# [Task objective]
An exact reproduction of the data below is expected, free of images.

# [Extracted information]
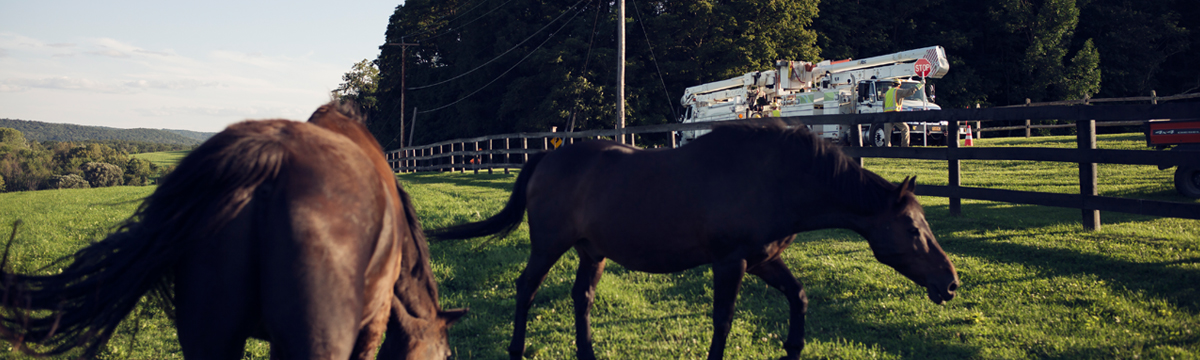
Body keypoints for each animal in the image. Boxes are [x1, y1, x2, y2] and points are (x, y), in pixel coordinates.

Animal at [436, 121, 960, 360]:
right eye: (913, 230)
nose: (950, 282)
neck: (775, 178)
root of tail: (547, 156)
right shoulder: (729, 262)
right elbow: (723, 321)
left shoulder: (763, 260)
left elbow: (799, 296)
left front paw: (793, 347)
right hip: (548, 245)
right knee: (526, 289)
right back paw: (515, 348)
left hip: (593, 252)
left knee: (580, 297)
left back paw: (587, 353)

# [Answer for this exercise]
Body keypoints for each animal in the image. Boxes are [x1, y1, x2, y2] and points are (x, y), in pixel coordinates.

Animal at [436, 121, 960, 360]:
right eye: (913, 230)
nose: (950, 282)
neck: (775, 178)
root of tail: (547, 156)
right shoulder: (729, 262)
right elbow: (723, 321)
left shoulder: (763, 260)
left elbow: (799, 296)
left front paw: (793, 347)
right hip: (548, 245)
right knee: (526, 289)
right back paw: (515, 348)
left hip: (593, 252)
left knee: (580, 297)
left back paw: (587, 353)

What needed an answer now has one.